Technical and human resource constraints further limit registry operations. Afghanistan faces a severe shortage of trained registry staff, limited financial resources, and inadequate information technology infrastructure. Most data collection remains paper-based, which is inefficient, prone to errors, and difficult to scale [51]. The lack of capacity for data analysis and dissemination further limits the utility of registry data for cancer control planning and policy development [38,51].

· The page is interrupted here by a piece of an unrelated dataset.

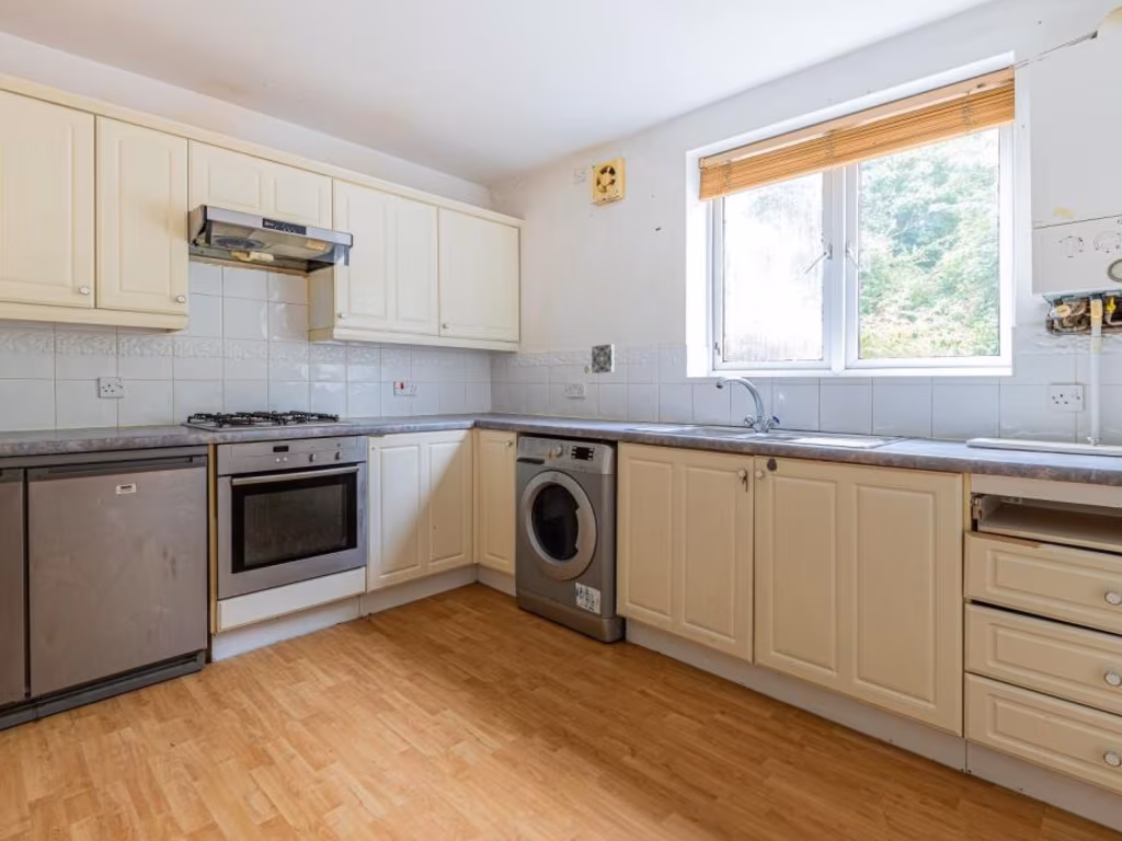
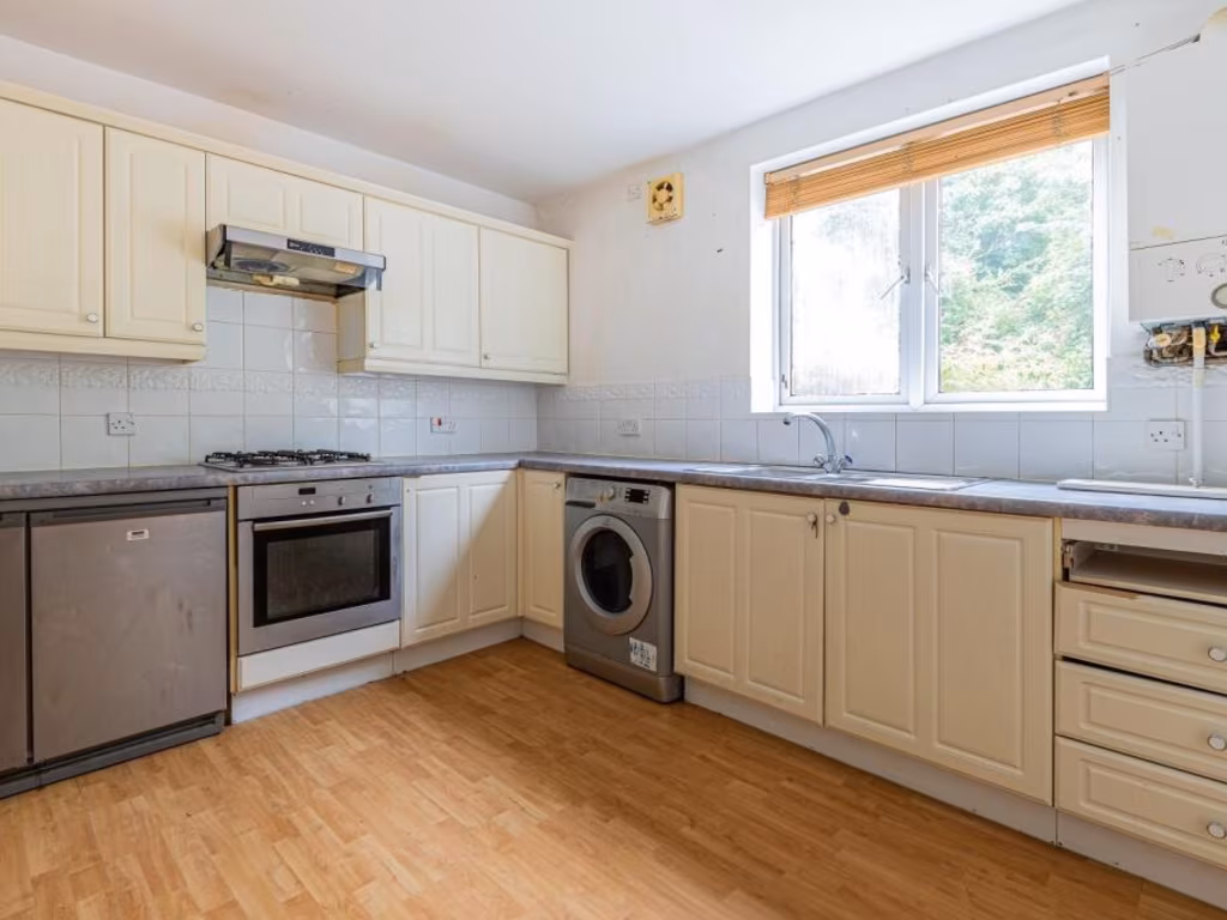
- decorative tile [583,343,615,375]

As of late 2025, there have been no documented new developments, initiatives, or pilot screening programs in cancer registry or surveillance systems in Afghanistan since 2023. The most recent regional review, which included direct contributions from Afghan experts and policymakers, confirms that Afghanistan’s cancer data are still derived almost exclusively from hospital-based case series in major urban centers and from extrapolations using regional averages or historical data from neighboring countries [1,52]. The absence of a PBCR means that Afghanistan cannot generate reliable, population-level incidence, survival, or mortality statistics for any cancer type [1].
Table 3 provides an overview of the current status of cancer registry and screening initiatives in Afghanistan, highlighting the urgent need for investment in registry and screening infrastructure.

Conclusions

Conclusions
Afghanistan faces a formidable cancer burden compounded by severe healthcare infrastructure deficits, resource constraints, and sociocultural barriers that profoundly limit the feasibility and effectiveness of cancer screening programs. This narrative review demonstrates that population-wide, high-technology screening programs are neither feasible nor cost-effective in Afghanistan’s current context. Instead, evidence-based, pragmatic strategies focused on opportunistic cervical cancer screening with VIA, early diagnosis initiatives for breast cancer, and integration with existing primary care and maternal health services offer the most realistic path forward. Establishing a comprehensive PBCR and strengthening vital registration systems are critical prerequisites for accurate burden estimation and evidence-based policy development. International support, sustainable funding, and political commitment are essential to translate these recommendations into meaningful improvements in cancer outcomes for the Afghan population.